#### Instrucciones
1) Traduce al inglés esta oración del fragmento sobre el enemigo del ser humano: "¡Sí!, sería hermoso, pero tan hermoso como utópico."
2) En el fragmento sobre el enemigo del ser humano, ¿cómo ronda el Diablo según la cita de 1Pe 5,8?
3) Reproduce tal cual el pasaje del fragmento que va de "Sería hermoso, por" a "demonios son millares.".

#### Fragmento de origen
= = = = =

Sería hermoso, por otro lado, vivir en una paz absoluta y total, sin ninguna contrariedad con ningún ser humano que pise esta tierra. ¡Sí!, sería hermoso, pero tan hermoso como utópico.

Hubiera sido lindo que Adán y Eva no se encontraran al maligno por ahí y los tentara, pero no fue así, y desde entonces existe una enemistad declarada solemnemente por Dios al decir: “pondré enemistad entre tú y la mujer, entre su linaje y el tuyo” (Gn 3,15). Por tanto, guste o no guste, queramos o no, tenemos todos -sin excepción- un enemigo, o mejor dicho muchos, porque los demonios son millares.

La Sagrada Escritura no tiene ningún reparo de llamarlo justamente con ese apelativo: “el enemigo que la sembró es el Diablo” (Mt 13,39); y, quizás más explícito aún: “Sed sobrios y velad. Vuestro adversario, el Diablo, ronda como león rugiente, buscando a quién devorar” (1Pe 5,8).

= = = = =

Entradas del conjunto de datos:
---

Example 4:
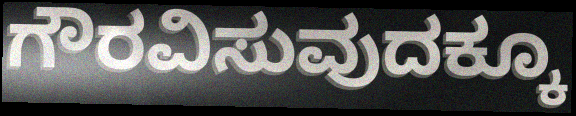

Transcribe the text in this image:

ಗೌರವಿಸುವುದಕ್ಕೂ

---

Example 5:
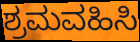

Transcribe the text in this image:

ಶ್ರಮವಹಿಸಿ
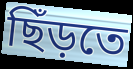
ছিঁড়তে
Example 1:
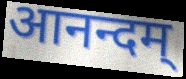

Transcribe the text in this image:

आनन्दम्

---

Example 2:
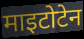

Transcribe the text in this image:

= = = = =

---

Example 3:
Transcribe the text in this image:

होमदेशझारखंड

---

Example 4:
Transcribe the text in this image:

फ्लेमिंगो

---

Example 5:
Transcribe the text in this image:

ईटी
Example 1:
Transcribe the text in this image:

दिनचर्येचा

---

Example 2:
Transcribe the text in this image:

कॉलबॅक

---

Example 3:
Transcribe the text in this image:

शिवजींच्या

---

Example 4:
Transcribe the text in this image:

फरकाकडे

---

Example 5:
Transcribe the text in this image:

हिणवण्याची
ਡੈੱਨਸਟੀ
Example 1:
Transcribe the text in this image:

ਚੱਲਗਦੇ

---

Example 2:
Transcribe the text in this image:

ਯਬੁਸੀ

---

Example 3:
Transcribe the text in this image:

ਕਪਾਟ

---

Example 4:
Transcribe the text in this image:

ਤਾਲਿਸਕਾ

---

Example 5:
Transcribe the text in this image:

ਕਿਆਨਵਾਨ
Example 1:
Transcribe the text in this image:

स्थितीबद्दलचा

= = = = =

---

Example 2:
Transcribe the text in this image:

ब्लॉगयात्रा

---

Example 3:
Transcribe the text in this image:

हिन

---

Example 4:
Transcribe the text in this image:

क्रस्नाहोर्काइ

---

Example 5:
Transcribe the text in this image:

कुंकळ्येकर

= = = = =

#### Respuestas por tarea
1) Yes! It would be beautiful, but as beautiful as it is utopian.

2) Como león rugiente, buscando a quién devorar.

3)
Sería hermoso, por otro lado, vivir en una paz absoluta y total, sin ninguna contrariedad con ningún ser humano que pise esta tierra. ¡Sí!, sería hermoso, pero tan hermoso como utópico.

Hubiera sido lindo que Adán y Eva no se encontraran al maligno por ahí y los tentara, pero no fue así, y desde entonces existe una enemistad declarada solemnemente por Dios al decir: “pondré enemistad entre tú y la mujer, entre su linaje y el tuyo” (Gn 3,15). Por tanto, guste o no guste, queramos o no, tenemos todos -sin excepción- un enemigo, o mejor dicho muchos, porque los demonios son millares.